The Arms of Lord Norrie

Noel Cox

first published (Spring 2002) 84 New Zealand Armorist 6-7


Lieutenant-General the Right Honourable Sir Charles Willoughby Moke, Baron Norrie, GCMG GCVO CB DSO MC KStJ, was Governor-General of New Zealand 1952-57. Born 1893, and educated at Eton, he joined the 11th Hussars in 1913. General Officer Commanding 30th Corps (Middle East) 1941-42, his last army post was as Commander Royal Armoured Corps in 1943.

Sir Charles was then appointed Governor of South Australia, where he remained from 1944 to 1952, when he came to New Zealand.

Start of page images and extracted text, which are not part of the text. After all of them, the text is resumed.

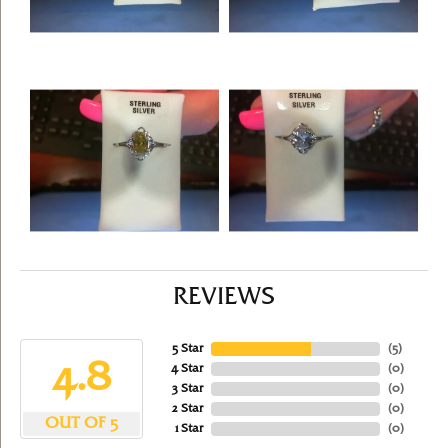
REVIEWS
5 Star
(
5
)
4.8
4 Star
(
0
)
3 Star
(
0
)
2 Star
(
0
)
OUT OF 5
1 Star
(
0
)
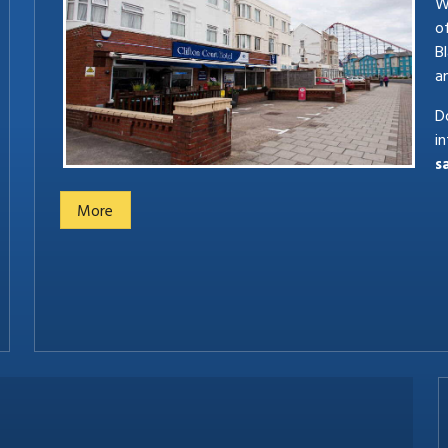
We
o
B
a
Do
i
s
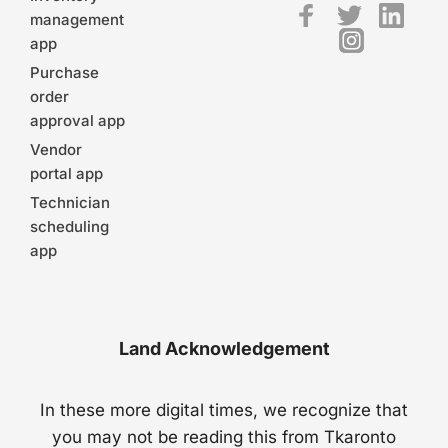
management
app
Purchase
order
approval app
Vendor
portal app
Technician
scheduling
app
Land Acknowledgement
In these more digital times, we recognize that
you may not be reading this from Tkaronto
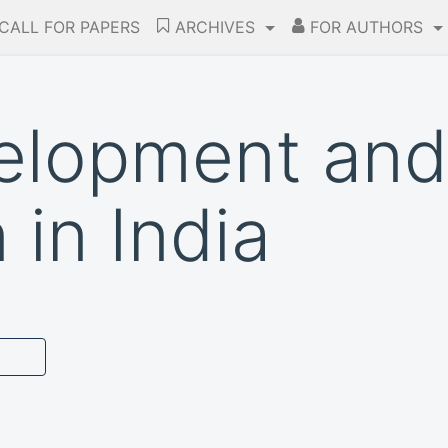
CALL FOR PAPERS
ARCHIVES
FOR AUTHORS
elopment and
 in India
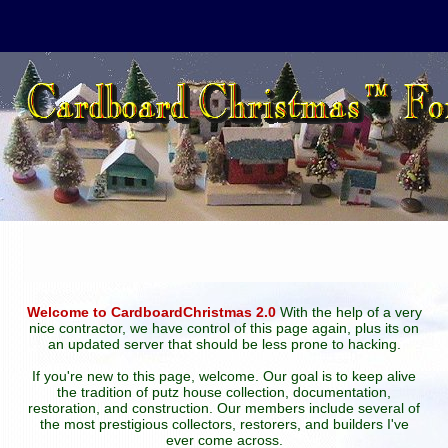
Welcome to CardboardChristmas 2.0
With the help of a very
nice contractor, we have control of this page again, plus its on
an updated server that should be less prone to hacking.
If you're new to this page, welcome. Our goal is to keep alive
the tradition of putz house collection, documentation,
restoration, and construction. Our members include several of
the most prestigious collectors, restorers, and builders I've
ever come across.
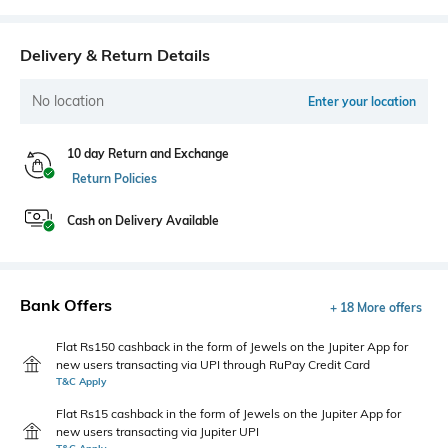
Delivery & Return Details
No location
Enter your location
10 day Return and Exchange
Return Policies
Cash on Delivery Available
Bank Offers
+ 18 More offers
Flat Rs150 cashback in the form of Jewels on the Jupiter App for
new users transacting via UPI through RuPay Credit Card
T&C Apply
Flat Rs15 cashback in the form of Jewels on the Jupiter App for
new users transacting via Jupiter UPI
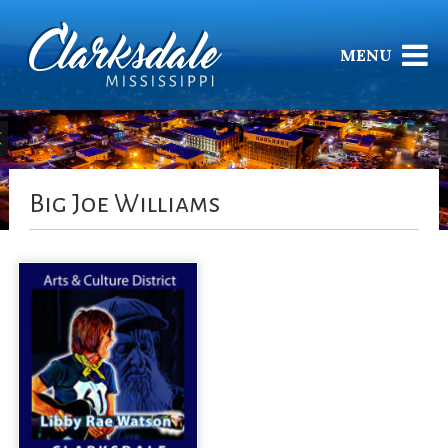
MENU
Big Joe Williams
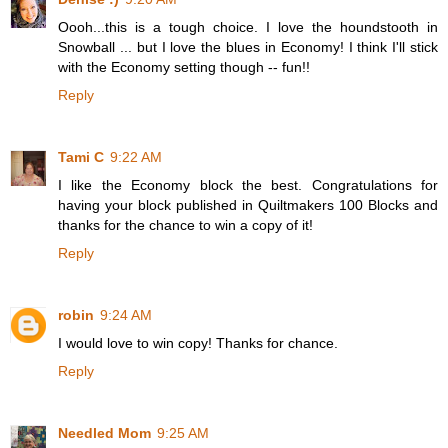
Oooh...this is a tough choice. I love the houndstooth in
Snowball ... but I love the blues in Economy! I think I'll stick
with the Economy setting though -- fun!!
Reply
Tami C
9:22 AM
I like the Economy block the best. Congratulations for
having your block published in Quiltmakers 100 Blocks and
thanks for the chance to win a copy of it!
Reply
robin
9:24 AM
I would love to win copy! Thanks for chance.
Reply
Needled Mom
9:25 AM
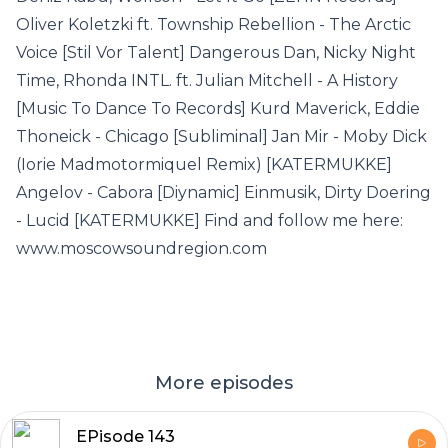
Oliver Koletzki ft. Township Rebellion - The Arctic
Voice [Stil Vor Talent] Dangerous Dan, Nicky Night
Time, Rhonda INTL. ft. Julian Mitchell - A History
[Music To Dance To Records] Kurd Maverick, Eddie
Thoneick - Chicago [Subliminal] Jan Mir - Moby Dick
(Iorie Madmotormiquel Remix) [KATERMUKKE]
Angelov - Cabora [Diynamic] Einmusik, Dirty Doering
- Lucid [KATERMUKKE] Find and follow me here:
www.moscowsoundregion.com
More episodes
EPisode 143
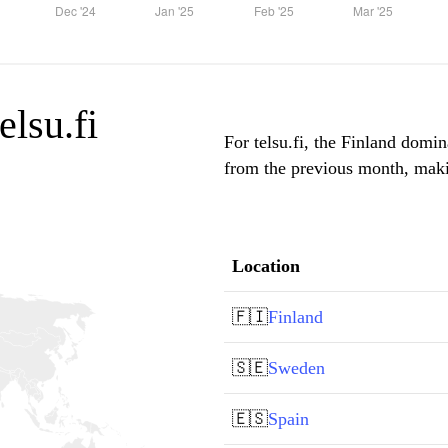
elsu.fi
For telsu.fi, the Finland domin
from the previous month, makin
Location
🇫🇮
Finland
🇸🇪
Sweden
🇪🇸
Spain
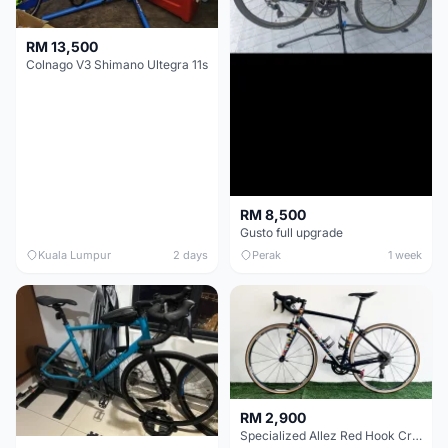
RM 13,500
Colnago V3 Shimano Ultegra 11s
RM 8,500
Gusto full upgrade
Kuala Lumpur
2 days
Perak
1 week
RM 2,900
Specialized Allez Red Hook Crit (RHC) Size 54 | Shimano 105 | GP5000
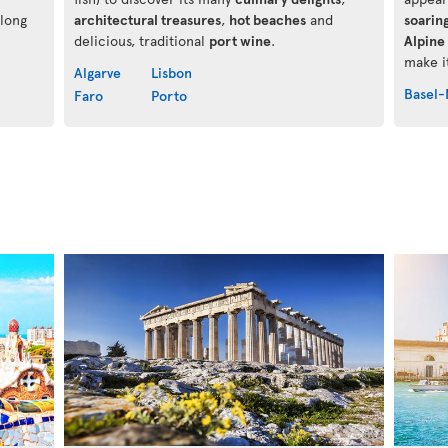
along
architectural treasures
,
hot beaches
and
soarin
delicious, traditional
port wine
.
Alpine 
make it
Algarve
Lisbon
Basel-
Faro
Porto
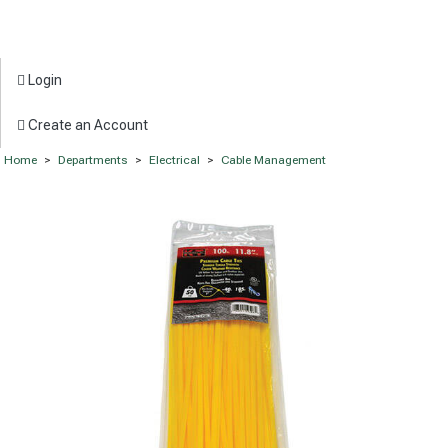
Login
Create an Account
Home
>
Departments
>
Electrical
>
Cable Management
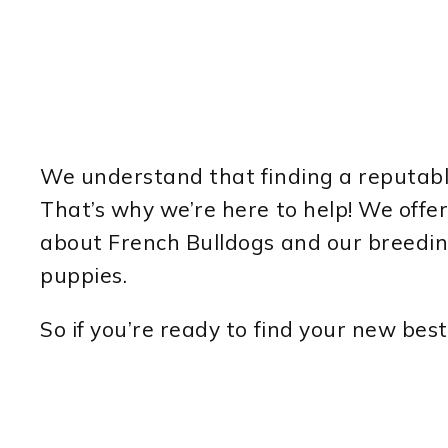
We understand that finding a reputable
That’s why we’re here to help! We off
about French Bulldogs and our breeding
puppies.
So if you’re ready to find your new best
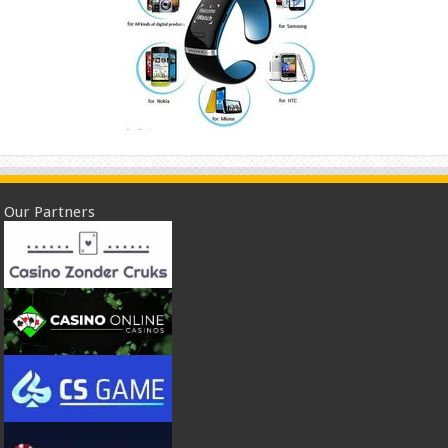
Our Partners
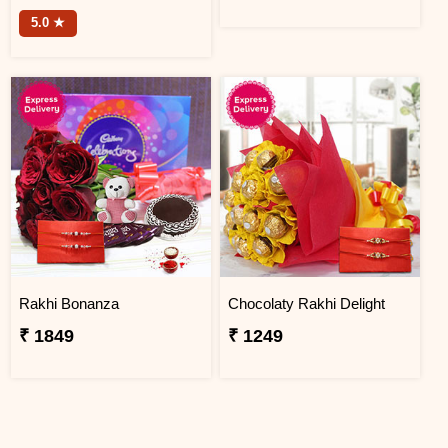
5.0 ★
Rakhi Bonanza
Chocolaty Rakhi Delight
₹ 1849
₹ 1249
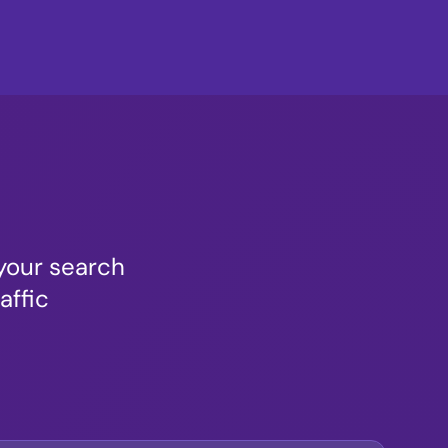
your search
affic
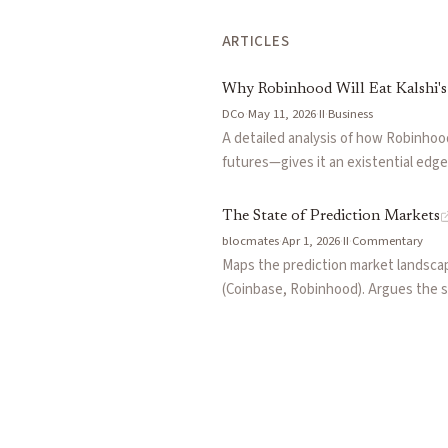
ARTICLES
Why Robinhood Will Eat Kalshi'
DCo
·
May 11, 2026
·
II
·
Business
A detailed analysis of how Robinhood
futures—gives it an existential edg
Rothera JV (buying the exchange infr
specialists far more than multi-asset
The State of Prediction Markets
blocmates
·
Apr 1, 2026
·
II
·
Commentary
Maps the prediction market landscape
(Coinbase, Robinhood). Argues the s
TradFi incumbents pushing standardiz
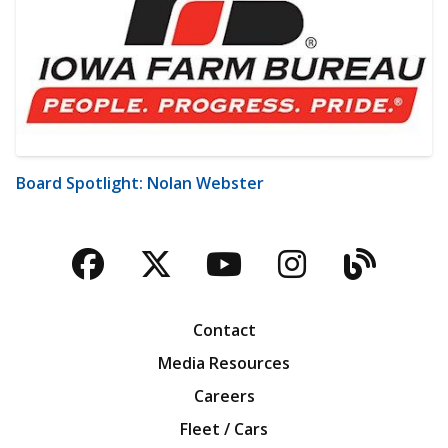
Board Spotlight: Nolan Webster
Facebook
Twitter
YouTube
Instagra
Blog
Contact
Media Resources
Careers
Fleet / Cars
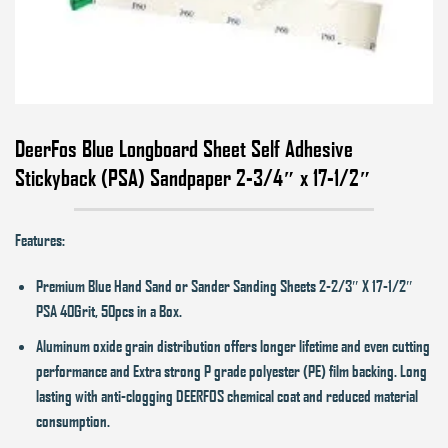
DeerFos Blue Longboard Sheet Self Adhesive
Stickyback (PSA) Sandpaper 2-3/4″ x 17-1/2″
Features:
Premium Blue Hand Sand or Sander Sanding Sheets 2-2/3″ X 17-1/2″
PSA 40Grit, 50pcs in a Box.
Aluminum oxide grain distribution offers longer lifetime and even cutting
performance and Extra strong P grade polyester (PE) film backing. Long
lasting with anti-clogging DEERFOS chemical coat and reduced material
consumption.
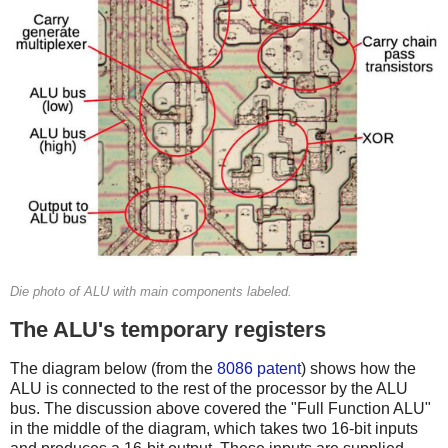
Die photo of ALU with main components labeled.
The ALU's temporary registers
The diagram below (from the
8086 patent
) shows how the
ALU is connected to the rest of the processor by the ALU
bus. The discussion above covered the "Full Function ALU"
in the middle of the diagram, which takes two 16-bit inputs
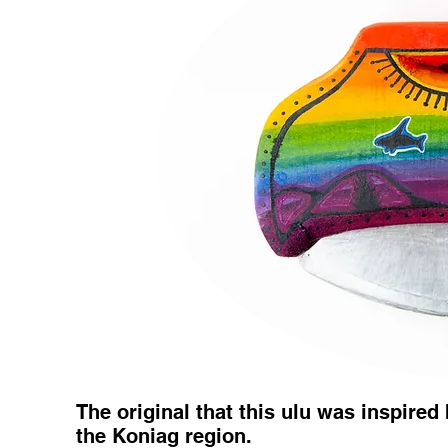
The original that this ulu was inspired 
the Koniag region.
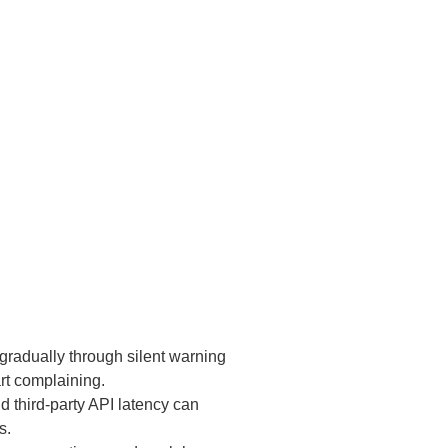
 gradually through silent warning
art complaining.
third-party API latency can
s.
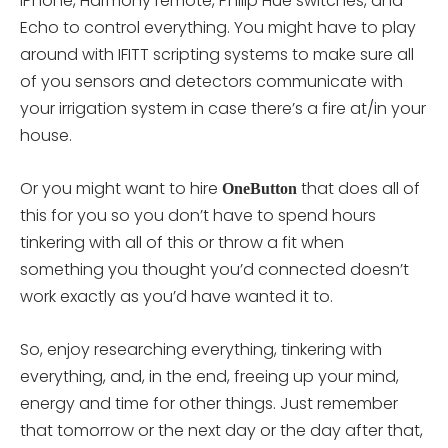
iPhone, Harmony remote, Philip Hue switches, and
Echo to control everything. You might have to play
around with IFITT scripting systems to make sure all
of you sensors and detectors communicate with
your irrigation system in case there’s a fire at/in your
house.
Or you might want to hire
that does all of
OneButton
this for you so you don’t have to spend hours
tinkering with all of this or throw a fit when
something you thought you’d connected doesn’t
work exactly as you’d have wanted it to.
So, enjoy researching everything, tinkering with
everything, and, in the end, freeing up your mind,
energy and time for other things. Just remember
that tomorrow or the next day or the day after that,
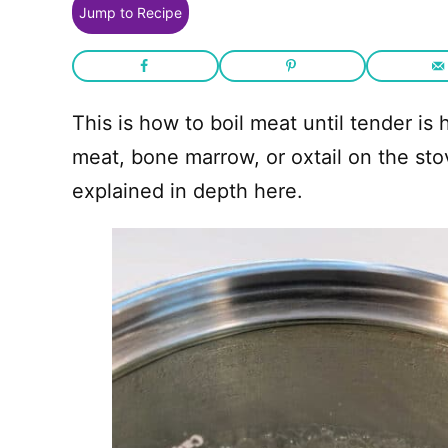
Jump to Recipe
This is how to boil meat until tender is
meat, bone marrow, or oxtail on the sto
explained in depth here.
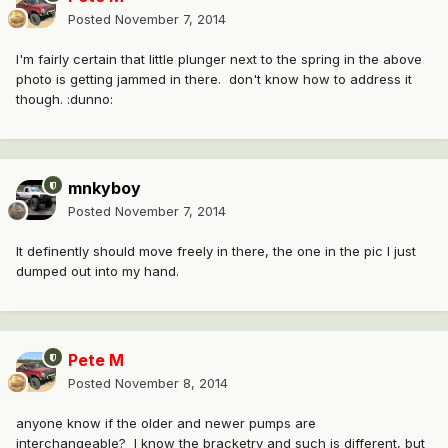
Posted
November 7, 2014
I'm fairly certain that little plunger next to the spring in the above
photo is getting jammed in there. don't know how to address it
though. :dunno:
mnkyboy
Posted
November 7, 2014
It definently should move freely in there, the one in the pic I just
dumped out into my hand.
Pete M
Posted
November 8, 2014
anyone know if the older and newer pumps are
interchangeable? I know the bracketry and such is different, but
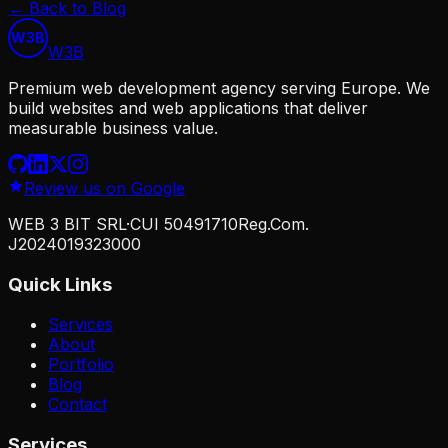
←
Back to Blog
W3B
W
3
B
Premium web development agency serving Europe. We
build websites and web applications that deliver
measurable business value.
Review us on Google
WEB 3 BIT SRL
·
CUI
50491710
Reg.Com.
J2024019323000
Quick Links
Services
About
Portfolio
Blog
Contact
Services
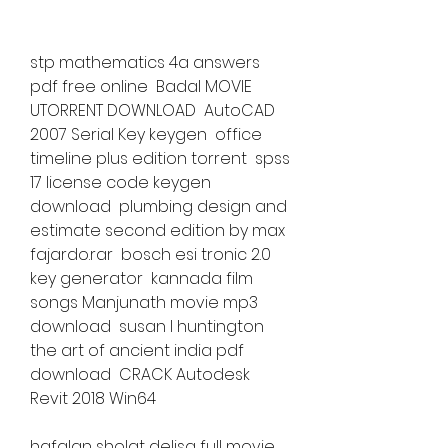
stp mathematics 4a answers 
pdf free online  Badal MOVIE 
UTORRENT DOWNLOAD  AutoCAD 
2007 Serial Key keygen  office 
timeline plus edition torrent  spss 
17 license code keygen 
download  plumbing design and 
estimate second edition by max 
fajardo.rar  bosch esi tronic 2.0 
key generator  kannada film 
songs Manjunath movie mp3 
download  susan l huntington 
the art of ancient india pdf 
download  CRACK Autodesk 
Revit 2018 Win64 
hafalan sholat delisa full movie 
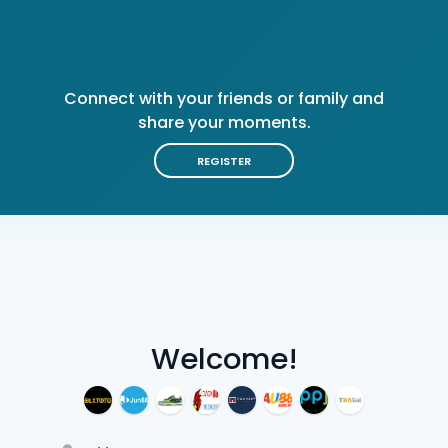
Connect with your friends or family and
share your moments.
REGISTER
Welcome!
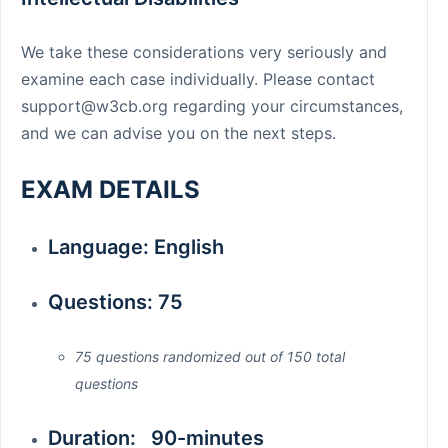
We take these considerations very seriously and
examine each case individually. Please contact
support@w3cb.org
regarding your circumstances,
and we can advise you on the next steps.
EXAM DETAILS
Language: English
Questions: 75
75 questions randomized out of 150 total
questions
Duration: 90-minutes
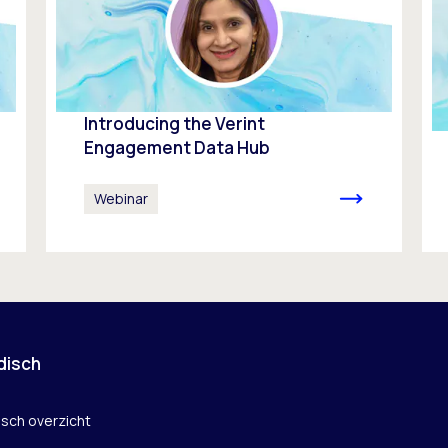
Introducing the Verint
Engagement Data Hub
Webinar
disch
isch overzicht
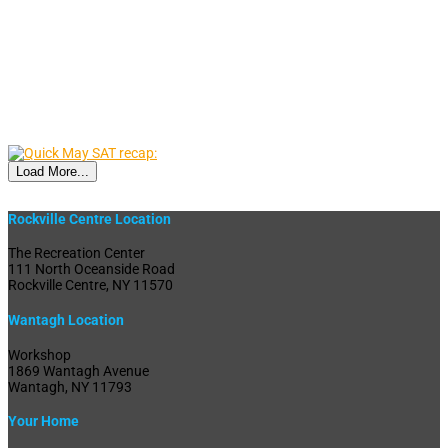
Load More...
Rockville Centre Location
The Recreation Center
111 North Oceanside Road
Rockville Centre, NY 11570
Wantagh Location
Workshop
1869 Wantagh Avenue
Wantagh, NY 11793
Your Home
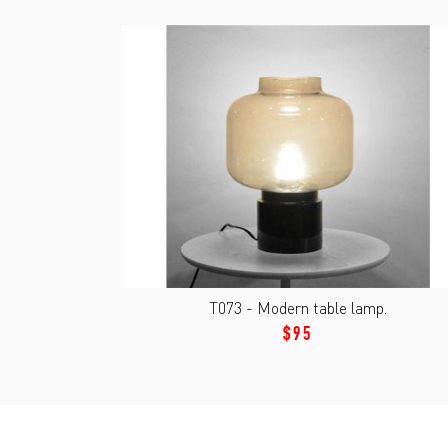
T073 - Modern table lamp.
$95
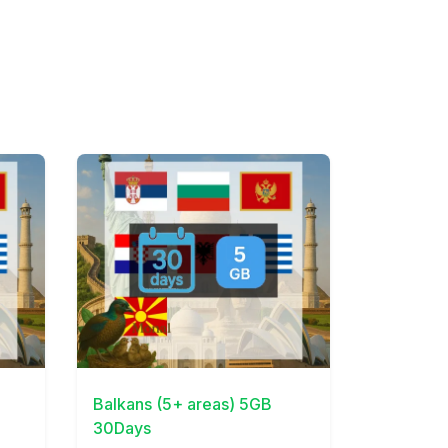
View Details
Balkans (5+ areas) 5GB
30Days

After his retirement he was Chancellor of the Most Distinguished Order of St Michael and St George (1960-68), the British Order associated with overseas and diplomatic services.

In 1957 Sir Charles was created Baron Norrie, of Wellington, New Zealand, and of Upton, Gloucestershire, in the peerage of the United Kingdom. He died in 1977. Lord Norrie's eldest son, the second baron, lives in England, as do other members of his immediate family.

The earliest known members of Lord Norrie's family were from Thorout, in Flanders, were they latterly lived in Wynendale Castle. Charles Moke, MD, Professor of Leyden University, was a pioneer of the coffee industry in Brazil, and was the first of the family to settle in England. Lord Norrie was his great grandson. George Moke, first of the family based in England and the United States of America, married New York heiress Margaret Norrie in 1854.

In 1915 Lord Norrie's father obtained a grant of armorial bearings from the College of Arms. When Sir Charles received an hereditary peerage, he was granted supporters. For these he chose dark bay racehorses supporting between their forelegs a frond of New Zealand fern Proper.

As heir to the Moke and Norrie families, Lord Norrie's armorial bearings are marshalled. First and fourth, for the Norrie family, Ermine, on a pale Gules three helmets Argent. Second and third, for the Moke family, Or, on a chevron Azure between two poplar trees eradicated in chief Proper, and a mullet of six points in base of the second, a key the wards downwards of the first.

Lord Norrie also had two crests. The first, an elephant's head erased Sable, tusked Argent, supporting with the trunk a garb Or (for the Norrie family). The second was a stag's head couped, holding in the mouth a branch of poplar Proper, between the attires a key as in the Arms pendant from a chain Or (for the Moke family).